— Work item —
Copy every line of the records below word for word, leaving the pictures out of your answer.

Text data extracted from pages:
....

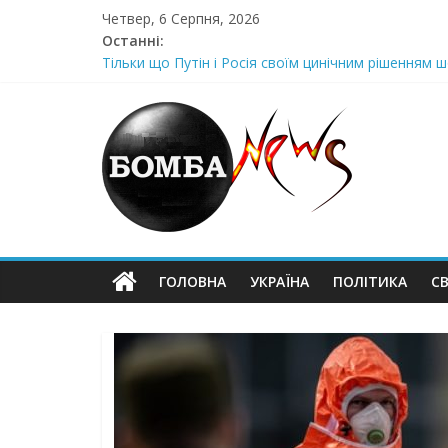
Skip
Четвер, 6 Серпня, 2026
to
Останні:
content
Луцeнкo: “3eлeнcькuй nponoнує npupiвнятu кopуnц
Тільки що Путін і Росія своїм цинічним рішенням ш
Стра@шна недільна траrедія в обласній поліції Жін
Щойно! Передали з Херсону: “ми тримаємося як м
Отрuмає по повній! Коломойського вже доставили
ГОЛОВНА
УКРАЇНА
ПОЛІТИКА
СВ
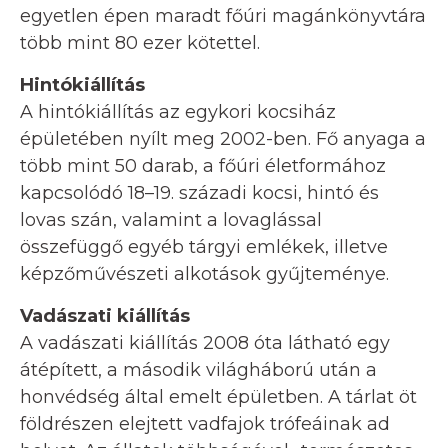
egyetlen épen maradt főúri magánkönyvtára
több mint 80 ezer kötettel.
Hintókiállítás
A hintókiállítás az egykori kocsiház
épületében nyílt meg 2002-ben. Fő anyaga a
több mint 50 darab, a főúri életformához
kapcsolódó 18–19. századi kocsi, hintó és
lovas szán, valamint a lovaglással
összefüggő egyéb tárgyi emlékek, illetve
képzőművészeti alkotások gyűjteménye.
Vadászati kiállítás
A vadászati kiállítás 2008 óta látható egy
átépített, a második világháború után a
honvédség által emelt épületben. A tárlat öt
földrészen elejtett vadfajok trófeáinak ad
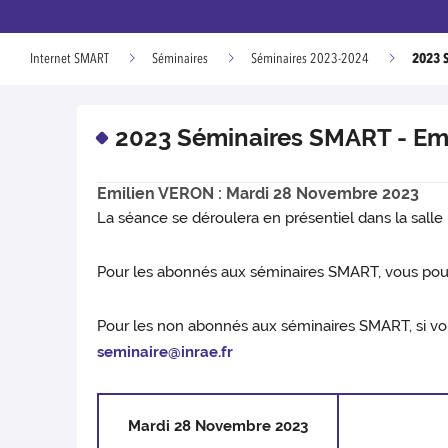
2023 
Internet SMART
Séminaires
Séminaires 2023-2024
2023 Séminaires SMART - Emi
Emilien VERON : Mardi 28 Novembre 2023
La séance se déroulera en présentiel dans la salle 
Pour les abonnés aux séminaires SMART, vous pouve
Pour les non abonnés aux séminaires SMART, si vou
seminaire@inrae.fr
Mardi 28 Novembre 2023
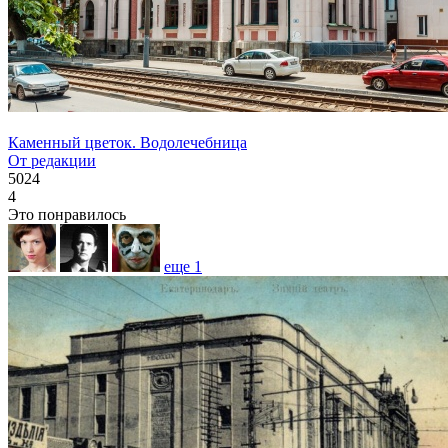
Каменный цветок. Водолечебница
От редакции
5024
4
Это понравилось
еще
1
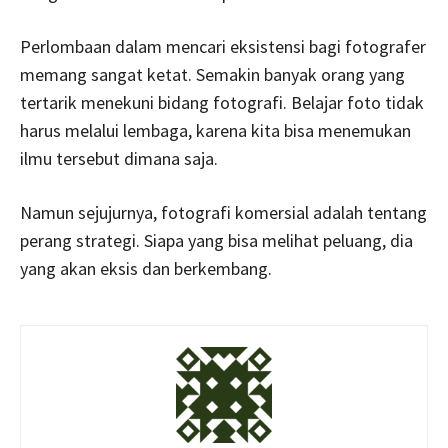
Perlombaan dalam mencari eksistensi bagi fotografer
memang sangat ketat. Semakin banyak orang yang
tertarik menekuni bidang fotografi. Belajar foto tidak
harus melalui lembaga, karena kita bisa menemukan
ilmu tersebut dimana saja.
Namun sejujurnya, fotografi komersial adalah tentang
perang strategi. Siapa yang bisa melihat peluang, dia
yang akan eksis dan berkembang.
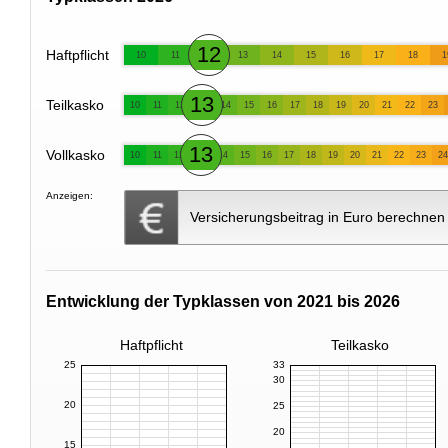
12
Haftpflicht
10
11
13
14
15
16
17
18
1
13
Teilkasko
10
11
12
14
15
16
17
18
19
20
21
22
23
13
Vollkasko
10
11
12
14
15
16
17
18
19
20
21
22
23
24
Anzeigen:
Versicherungsbeitrag in Euro berechnen
Entwicklung der Typklassen von 2021 bis 2026
Haftpflicht
Teilkasko
25
33
30
20
25
20
15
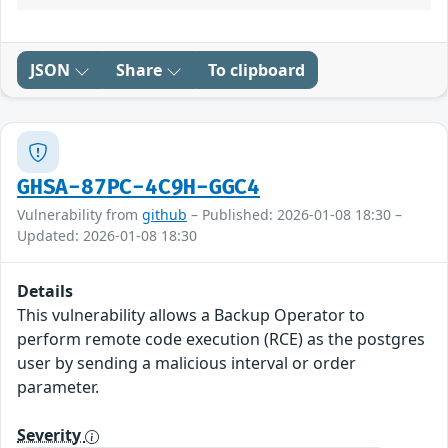
JSON
Share
To clipboard
GHSA-87PC-4C9H-GGC4
Vulnerability from
github
– Published: 2026-01-08 18:30 –
Updated: 2026-01-08 18:30
Details
This vulnerability allows a Backup Operator to
perform remote code execution (RCE) as the postgres
user by sending a malicious interval or order
parameter.
Severity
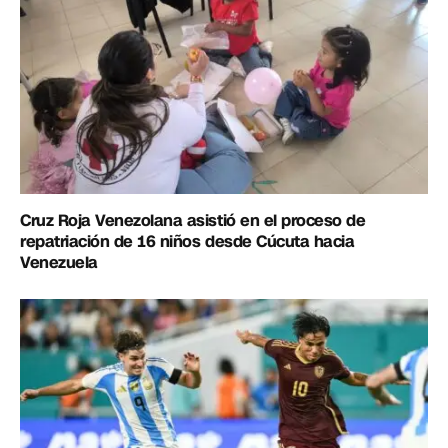
Cruz Roja Venezolana asistió en el proceso de
repatriación de 16 niños desde Cúcuta hacia
Venezuela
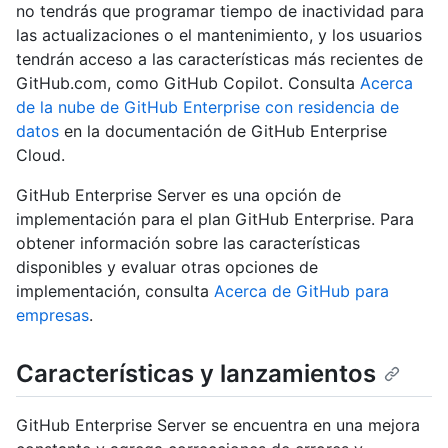
no tendrás que programar tiempo de inactividad para
las actualizaciones o el mantenimiento, y los usuarios
tendrán acceso a las características más recientes de
GitHub.com, como GitHub Copilot. Consulta
Acerca
de la nube de GitHub Enterprise con residencia de
datos
en la documentación de GitHub Enterprise
Cloud.
GitHub Enterprise Server es una opción de
implementación para el plan GitHub Enterprise. Para
obtener información sobre las características
disponibles y evaluar otras opciones de
implementación, consulta
Acerca de GitHub para
empresas
.
Características y lanzamientos
GitHub Enterprise Server se encuentra en una mejora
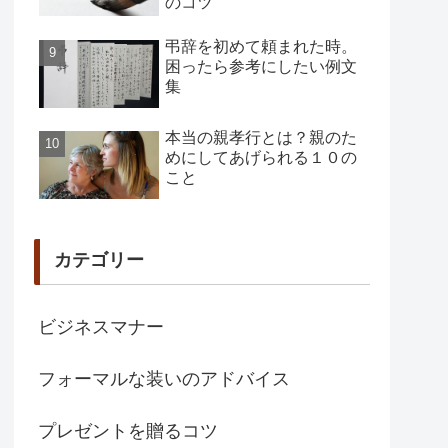
のコツ
弔辞を初めて頼まれた時。
困ったら参考にしたい例文
集
本当の親孝行とは？親のた
めにしてあげられる１０の
こと
カテゴリー
ビジネスマナー
フォーマルな装いのアドバイス
プレゼントを贈るコツ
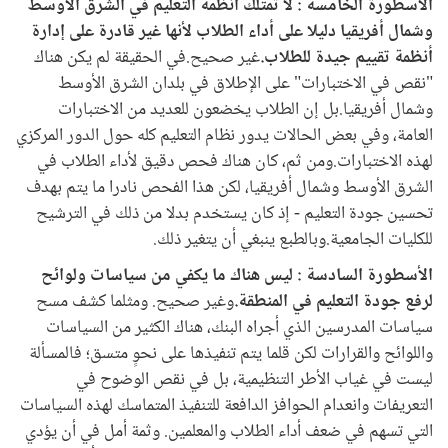
الأسطورة الخامسة : لا تمتلك أنظمة التعليم في الشرق الأوسط
وشمال أفريقيا دليلا على أداء الطلاب لأنها غير قادرة على إدارة
أنظمة تقييم جيدة للطلاب.
غير صحيح.في الحقيقة لم يكن هناك
"نقص في الاختبارات" على الإطلاق في بلدان الشرق الأوسط
وشمال أفريقيا.بل إن الطلاب يخضعون للعديد من الاختبارات
العامة، وفي بعض الحالات يدور نظام التعليم كله حول الدور المركزي
لهذه الاختبارات.ومن ثم، كان هناك فحص دقيق لأداء الطلاب في
الشرق الأوسط وشمال أفريقيا، لكن هذا الفحص نادرا ما يتم بهدف
تحسين جودة التعليم - إذ كان يستخدم بدلا من ذلك في الترشيح
للكليات الجامعية.وبالطبع ينبغي أن يتغير ذلك.
الأسطورة السادسة : ليس هناك ما يكفي من سياسات ولوائح
لرفع جودة التعليم في المنطقة.
وغير صحيح. ومثلما كشف مسح
سياسات المدرسين الذي أجراه البنك، هناك الكثير من السياسات
واللوائح والقرارات لكن قلما يتم تنفيذها على نحوٍ متسق؛ فالمسألة
ليست في غياب الأطر التنظيمية، بل في نقص الوضوح في
التعريفات وانعدام الحوافز الدافعة للتنفيذ المتماسك لهذه السياسات
التي تسهم في ضعف أداء الطلاب والمعلمين. وثمة أمل في أن يؤدي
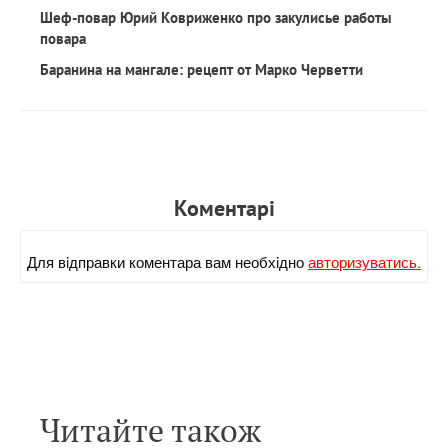
Шеф-повар Юрий Ковриженко про закулисье работы
повара
Баранина на мангале: рецепт от Марко Черветти
Коментарi
Для вiдправки коментара вам необхiдно
авторизуватись.
Читайте також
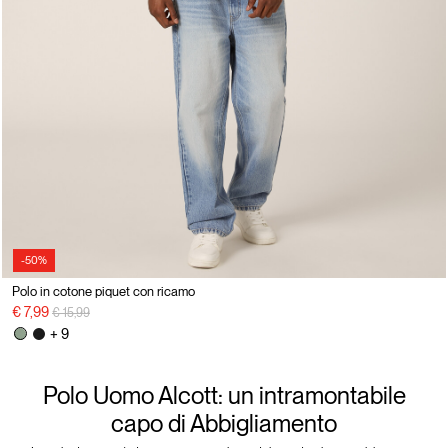
-50%
Polo in cotone piquet con ricamo
Price reduced from
to
€ 7,99
€ 15,99
+ 9
Polo Uomo Alcott: un intramontabile
capo di Abbigliamento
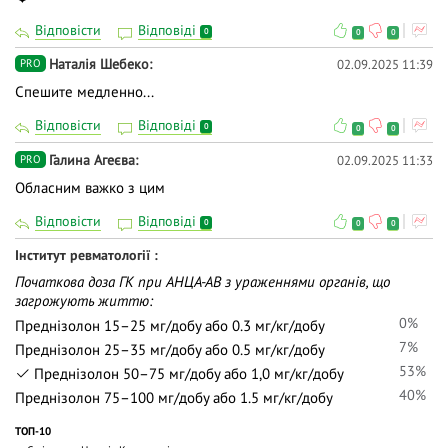
Відповісти
Відповіді
0
0
0
Наталія Шебеко
02.09.2025 11:39
PRO
Спешите медленно...
Відповісти
Відповіді
0
0
0
Галина Агеєва
02.09.2025 11:33
PRO
Обласним важко з цим
Відповісти
Відповіді
0
0
0
Інститут ревматології
Початкова доза ГК при АНЦА-АВ з ураженнями органів, що
загрожують життю:
0%
Преднізолон 15–25 мг/добу або 0.3 мг/кг/добу
7%
Преднізолон 25–35 мг/добу або 0.5 мг/кг/добу
53%
Преднізолон 50–75 мг/добу або 1,0 мг/кг/добу
40%
Преднізолон 75–100 мг/добу або 1.5 мг/кг/добу
ТОП-10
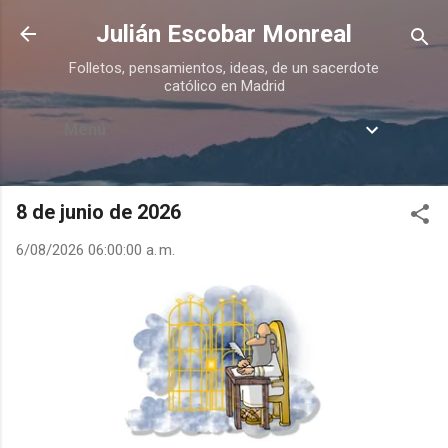
Ir al contenido principal
Julián Escobar Monreal
Folletos, pensamientos, ideas, de un sacerdote
católico en Madrid
Menú
8 de junio de 2026
6/08/2026 06:00:00 a. m.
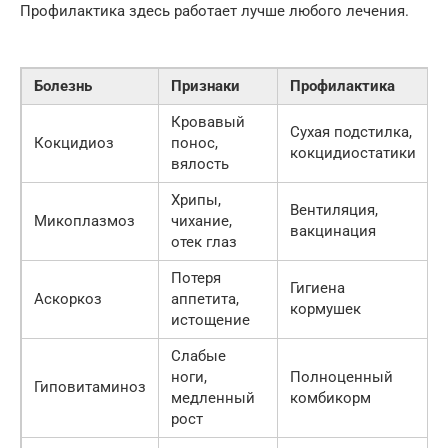
Профилактика здесь работает лучше любого лечения.
Болезнь
Признаки
Профилактика
Кровавый
Сухая подстилка,
Кокцидиоз
понос,
кокцидиостатики
вялость
Хрипы,
Вентиляция,
Микоплазмоз
чихание,
вакцинация
отек глаз
Потеря
Гигиена
Аскоркоз
аппетита,
кормушек
истощение
Слабые
ноги,
Полноценный
Гиповитаминоз
медленный
комбикорм
рост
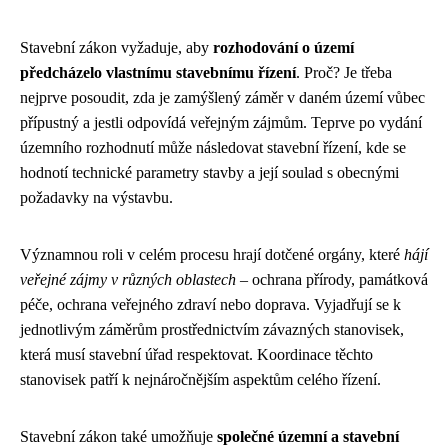
Stavební zákon vyžaduje, aby
rozhodování o území
předcházelo vlastnímu stavebnímu řízení
. Proč? Je třeba
nejprve posoudit, zda je zamýšlený záměr v daném území vůbec
přípustný a jestli odpovídá veřejným zájmům. Teprve po vydání
územního rozhodnutí může následovat stavební řízení, kde se
hodnotí technické parametry stavby a její soulad s obecnými
požadavky na výstavbu.
Významnou roli v celém procesu hrají dotčené orgány, které
hájí
veřejné zájmy v různých oblastech
– ochrana přírody, památková
péče, ochrana veřejného zdraví nebo doprava. Vyjadřují se k
jednotlivým záměrům prostřednictvím závazných stanovisek,
která musí stavební úřad respektovat. Koordinace těchto
stanovisek patří k nejnáročnějším aspektům celého řízení.
Stavební zákon také umožňuje
společné územní a stavební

....

— Finished exercise —
Skip
Четвер, 6 Серпня, 2026
to
Останні:
content
Луцeнкo: “3eлeнcькuй nponoнує npupiвнятu кopуnц
Тільки що Путін і Росія своїм цинічним рішенням ш
Стра@шна недільна траrедія в обласній поліції Жін
Щойно! Передали з Херсону: “ми тримаємося як м
Отрuмає по повній! Коломойського вже доставили
ГОЛОВНА
УКРАЇНА
ПОЛІТИКА
СВ
egyetlen épen maradt főúri magánkönyvtára
több mint 80 ezer kötettel.
Hintókiállítás
A hintókiállítás az egykori kocsiház
épületében nyílt meg 2002-ben. Fő anyaga a
több mint 50 darab, a főúri életformához
kapcsolódó 18–19. századi kocsi, hintó és
lovas szán, valamint a lovaglással
összefüggő egyéb tárgyi emlékek, illetve
képzőművészeti alkotások gyűjteménye.
Vadászati kiállítás
A vadászati kiállítás 2008 óta látható egy
átépített, a második világháború után a
honvédség által emelt épületben. A tárlat öt
földrészen elejtett vadfajok trófeáinak ad
2023 
Internet SMART
Séminaires
Séminaires 2023-2024
2023 Séminaires SMART - Emi
Emilien VERON : Mardi 28 Novembre 2023
La séance se déroulera en présentiel dans la salle 
Pour les abonnés aux séminaires SMART, vous pouve
Pour les non abonnés aux séminaires SMART, si vou
seminaire@inrae.fr
Mardi 28 Novembre 2023
Каменный цветок. Водолечебница
От редакции
5024
4
Это понравилось
еще
1
Perlombaan dalam mencari eksistensi bagi fotografer
memang sangat ketat. Semakin banyak orang yang
tertarik menekuni bidang fotografi. Belajar foto tidak
harus melalui lembaga, karena kita bisa menemukan
ilmu tersebut dimana saja.
Namun sejujurnya, fotografi komersial adalah tentang
perang strategi. Siapa yang bisa melihat peluang, dia
yang akan eksis dan berkembang.
12
Haftpflicht
10
11
13
14
15
16
17
18
1
13
Teilkasko
10
11
12
14
15
16
17
18
19
20
21
22
23
13
Vollkasko
10
11
12
14
15
16
17
18
19
20
21
22
23
24
Anzeigen:
Versicherungsbeitrag in Euro berechnen
Entwicklung der Typklassen von 2021 bis 2026
Haftpflicht
Teilkasko
25
33
30
20
25
20
15
JSON
Share
To clipboard
GHSA-87PC-4C9H-GGC4
Vulnerability from
github
– Published: 2026-01-08 18:30 –
Updated: 2026-01-08 18:30
Details
This vulnerability allows a Backup Operator to
perform remote code execution (RCE) as the postgres
user by sending a malicious interval or order
parameter.
Severity
Cruz Roja Venezolana asistió en el proceso de
repatriación de 16 niños desde Cúcuta hacia
Venezuela
no tendrás que programar tiempo de inactividad para
las actualizaciones o el mantenimiento, y los usuarios
tendrán acceso a las características más recientes de
GitHub.com, como GitHub Copilot. Consulta
Acerca
de la nube de GitHub Enterprise con residencia de
datos
en la documentación de GitHub Enterprise
Cloud.
GitHub Enterprise Server es una opción de
implementación para el plan GitHub Enterprise. Para
obtener información sobre las características
disponibles y evaluar otras opciones de
implementación, consulta
Acerca de GitHub para
empresas
.
Características y lanzamientos
GitHub Enterprise Server se encuentra en una mejora
のコツ
弔辞を初めて頼まれた時。
困ったら参考にしたい例文
集
本当の親孝行とは？親のた
めにしてあげられる１０の
こと
カテゴリー
ビジネスマナー
フォーマルな装いのアドバイス
プレゼントを贈るコツ
الأسطورة الخامسة : لا تمتلك أنظمة التعليم في الشرق الأوسط
وشمال أفريقيا دليلا على أداء الطلاب لأنها غير قادرة على إدارة
أنظمة تقييم جيدة للطلاب.
غير صحيح.في الحقيقة لم يكن هناك
"نقص في الاختبارات" على الإطلاق في بلدان الشرق الأوسط
وشمال أفريقيا.بل إن الطلاب يخضعون للعديد من الاختبارات
العامة، وفي بعض الحالات يدور نظام التعليم كله حول الدور المركزي
لهذه الاختبارات.ومن ثم، كان هناك فحص دقيق لأداء الطلاب في
الشرق الأوسط وشمال أفريقيا، لكن هذا الفحص نادرا ما يتم بهدف
تحسين جودة التعليم - إذ كان يستخدم بدلا من ذلك في الترشيح
للكليات الجامعية.وبالطبع ينبغي أن يتغير ذلك.
الأسطورة السادسة : ليس هناك ما يكفي من سياسات ولوائح
لرفع جودة التعليم في المنطقة.
وغير صحيح. ومثلما كشف مسح
سياسات المدرسين الذي أجراه البنك، هناك الكثير من السياسات
واللوائح والقرارات لكن قلما يتم تنفيذها على نحوٍ متسق؛ فالمسألة
ليست في غياب الأطر التنظيمية، بل في نقص الوضوح في
التعريفات وانعدام الحوافز الدافعة للتنفيذ المتماسك لهذه السياسات
التي تسهم في ضعف أداء الطلاب والمعلمين. وثمة أمل في أن يؤدي
Шеф-повар Юрий Ковриженко про закулисье работы
повара
Баранина на мангале: рецепт от Марко Черветти
Коментарi
Для вiдправки коментара вам необхiдно
авторизуватись.
Читайте також
-50%
Polo in cotone piquet con ricamo
Price reduced from
to
€ 7,99
€ 15,99
+ 9
Polo Uomo Alcott: un intramontabile
capo di Abbigliamento
Відповісти
Відповіді
0
0
0
Наталія Шебеко
02.09.2025 11:39
PRO
Спешите медленно...
Відповісти
Відповіді
0
0
0
Галина Агеєва
02.09.2025 11:33
PRO
Обласним важко з цим
Відповісти
Відповіді
0
0
0
Інститут ревматології
Початкова доза ГК при АНЦА-АВ з ураженнями органів, що
загрожують життю:
0%
Преднізолон 15–25 мг/добу або 0.3 мг/кг/добу
7%
Преднізолон 25–35 мг/добу або 0.5 мг/кг/добу
53%
Преднізолон 50–75 мг/добу або 1,0 мг/кг/добу
40%
Преднізолон 75–100 мг/добу або 1.5 мг/кг/добу
ТОП-10
Ir al contenido principal
Julián Escobar Monreal
Folletos, pensamientos, ideas, de un sacerdote
católico en Madrid
Menú
8 de junio de 2026
6/08/2026 06:00:00 a. m.
Профилактика здесь работает лучше любого лечения.
Болезнь
Признаки
Профилактика
Кровавый
Сухая подстилка,
Кокцидиоз
понос,
кокцидиостатики
вялость
Хрипы,
Вентиляция,
Микоплазмоз
чихание,
вакцинация
отек глаз
Потеря
Гигиена
Аскоркоз
аппетита,
кормушек
истощение
Слабые
ноги,
Полноценный
Гиповитаминоз
медленный
комбикорм
рост
Stavební zákon vyžaduje, aby
rozhodování o území
předcházelo vlastnímu stavebnímu řízení
. Proč? Je třeba
nejprve posoudit, zda je zamýšlený záměr v daném území vůbec
přípustný a jestli odpovídá veřejným zájmům. Teprve po vydání
územního rozhodnutí může následovat stavební řízení, kde se
hodnotí technické parametry stavby a její soulad s obecnými
požadavky na výstavbu.
Významnou roli v celém procesu hrají dotčené orgány, které
hájí
veřejné zájmy v různých oblastech
– ochrana přírody, památková
péče, ochrana veřejného zdraví nebo doprava. Vyjadřují se k
jednotlivým záměrům prostřednictvím závazných stanovisek,
která musí stavební úřad respektovat. Koordinace těchto
stanovisek patří k nejnáročnějším aspektům celého řízení.
Stavební zákon také umožňuje
společné územní a stavební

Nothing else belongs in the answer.